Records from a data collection
========

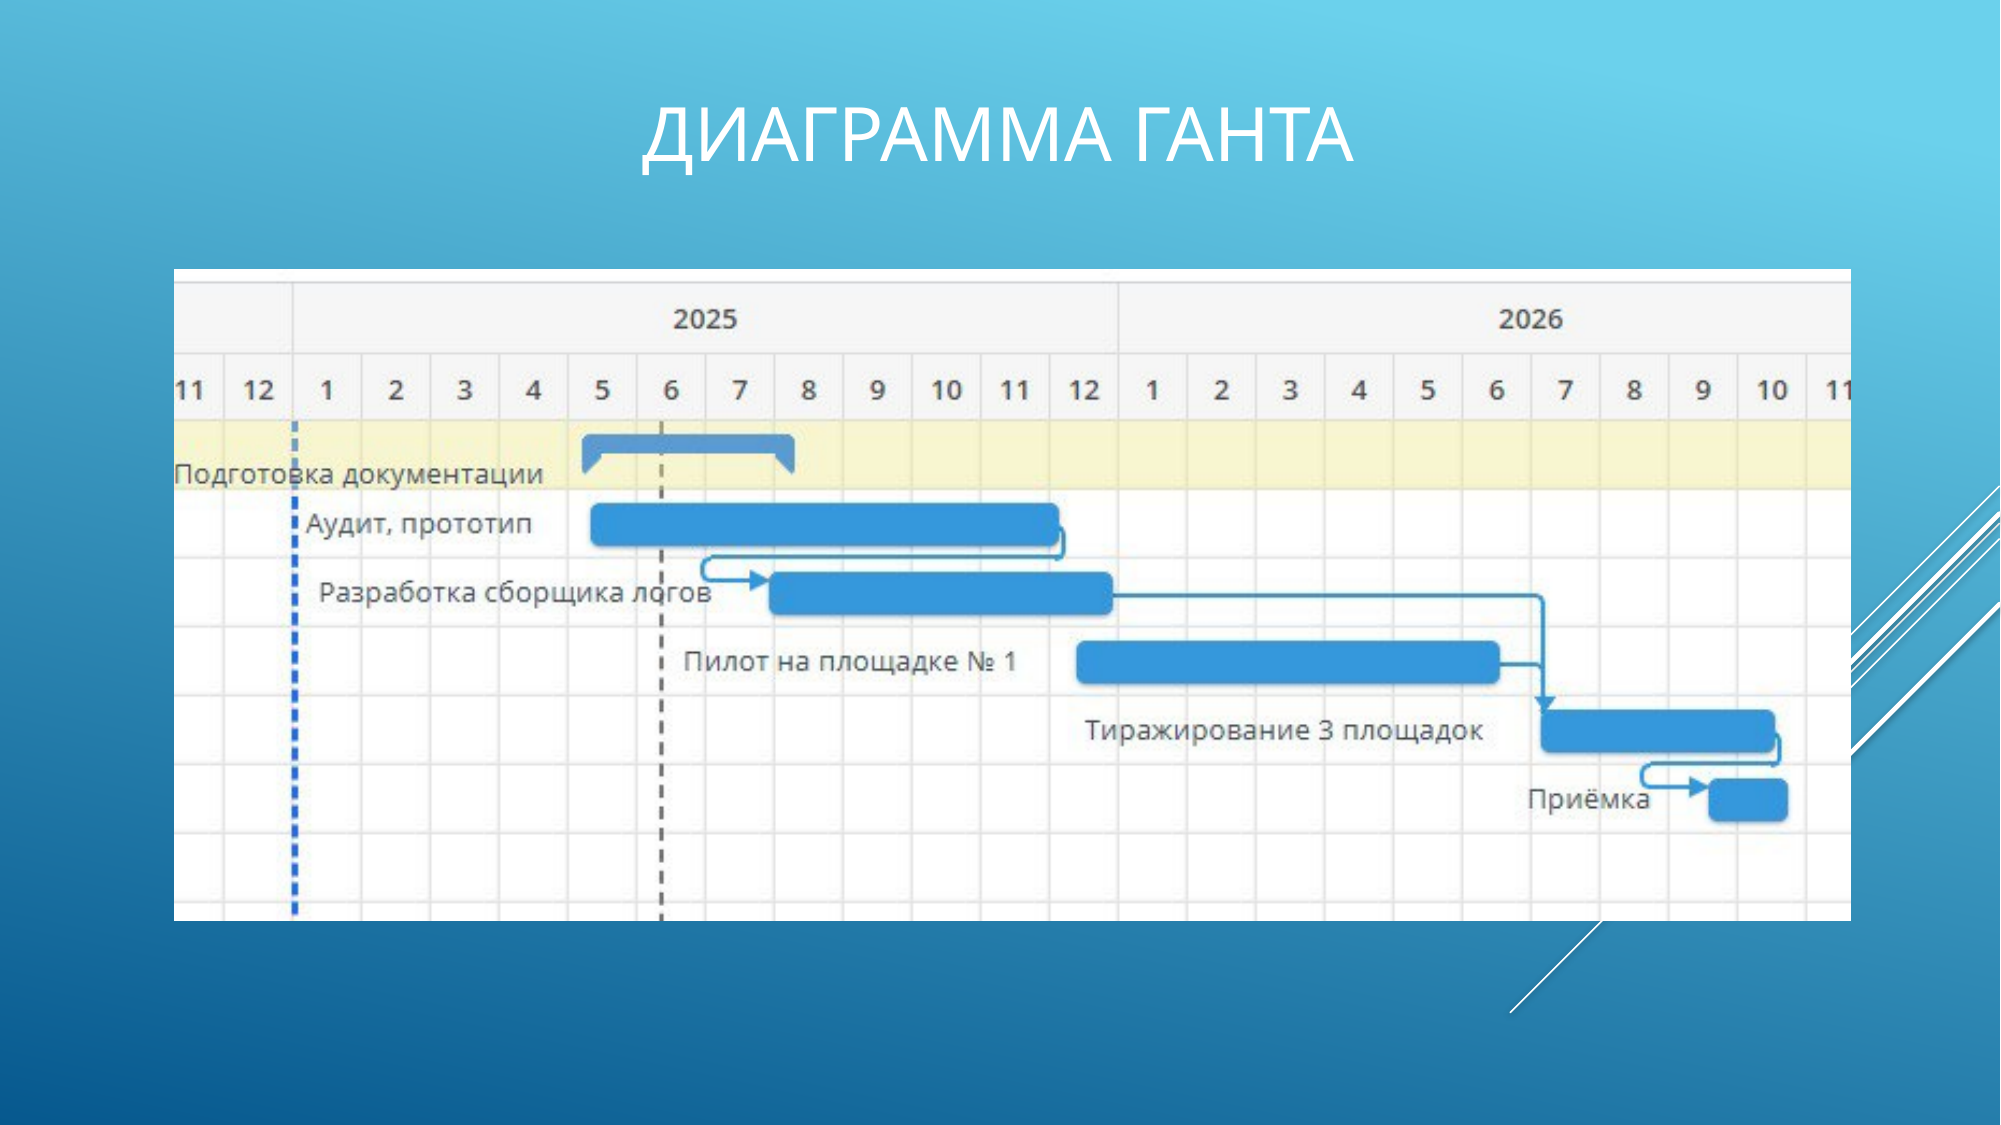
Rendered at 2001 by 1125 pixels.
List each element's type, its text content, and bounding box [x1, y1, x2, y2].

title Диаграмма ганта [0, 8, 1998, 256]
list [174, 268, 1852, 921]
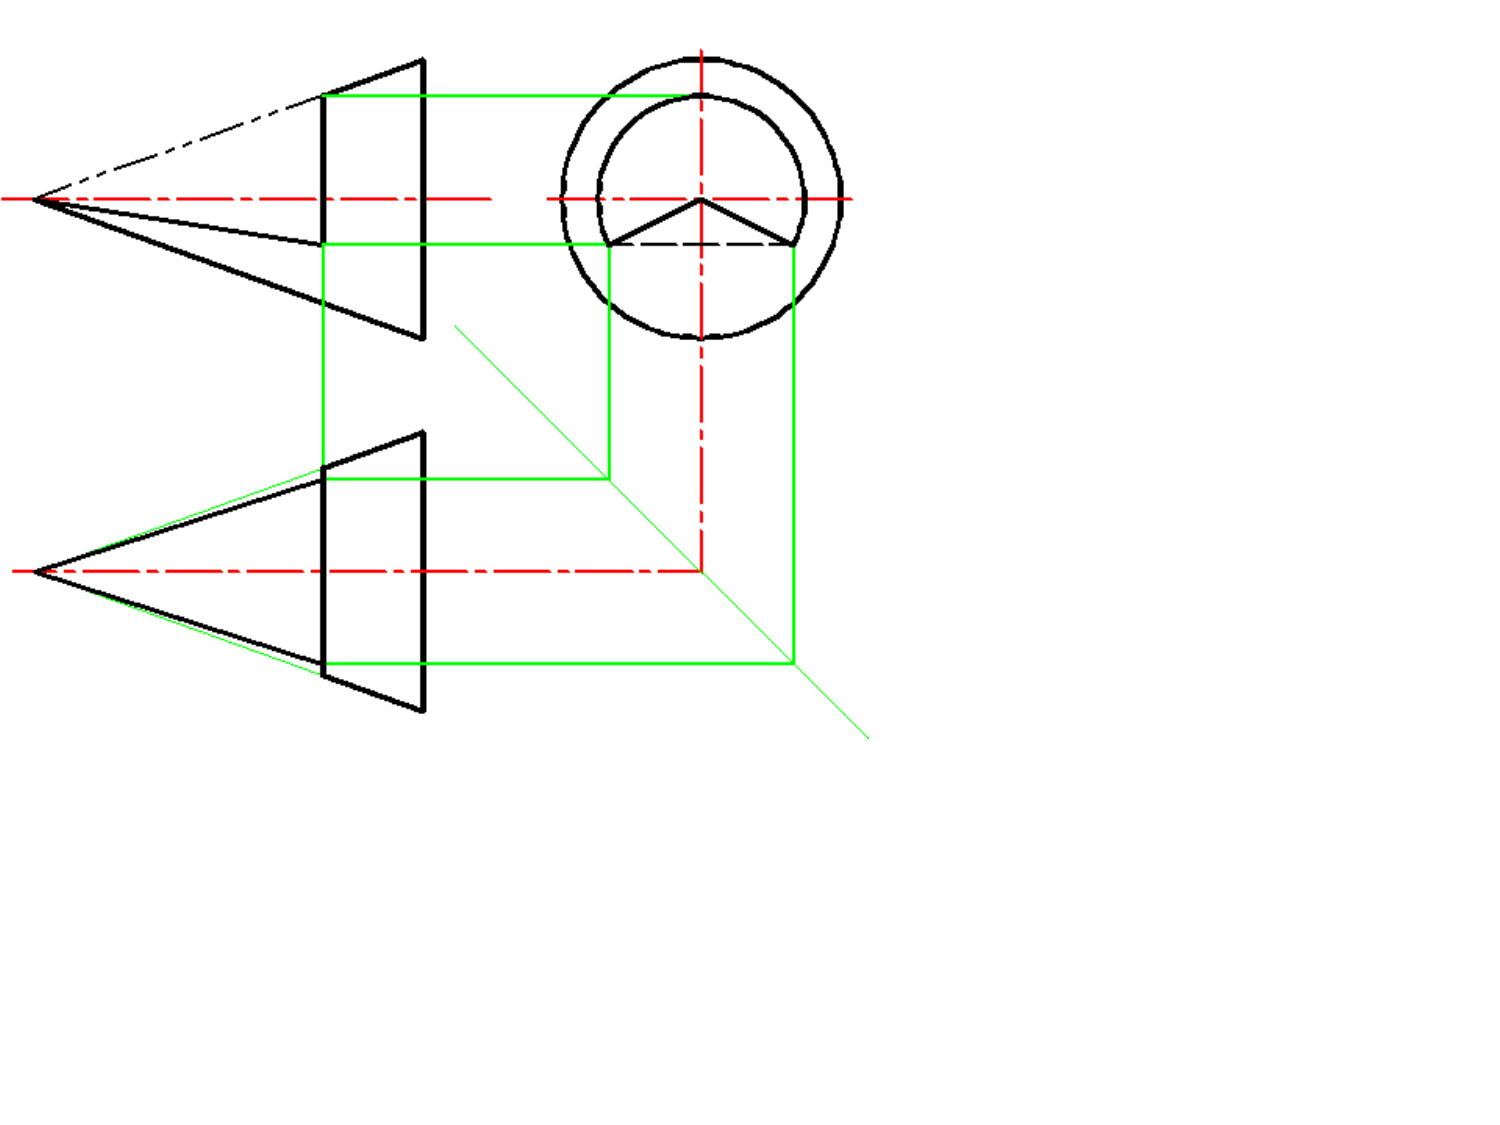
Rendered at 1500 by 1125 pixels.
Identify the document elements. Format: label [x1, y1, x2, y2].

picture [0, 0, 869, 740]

========

Instructions to follow - Write out each record exactly as shown, but not its pictures.

Answer space -
Rendered at 2001 by 1125 pixels.
List each element's type, its text content, and bounding box [x1, y1, x2, y2].

title Диаграмма ганта [0, 8, 1998, 256]
list [174, 268, 1852, 921]
Rendered at 1500 by 1125 pixels.
Identify the document elements. Format: label [x1, y1, x2, y2].

picture [0, 0, 869, 740]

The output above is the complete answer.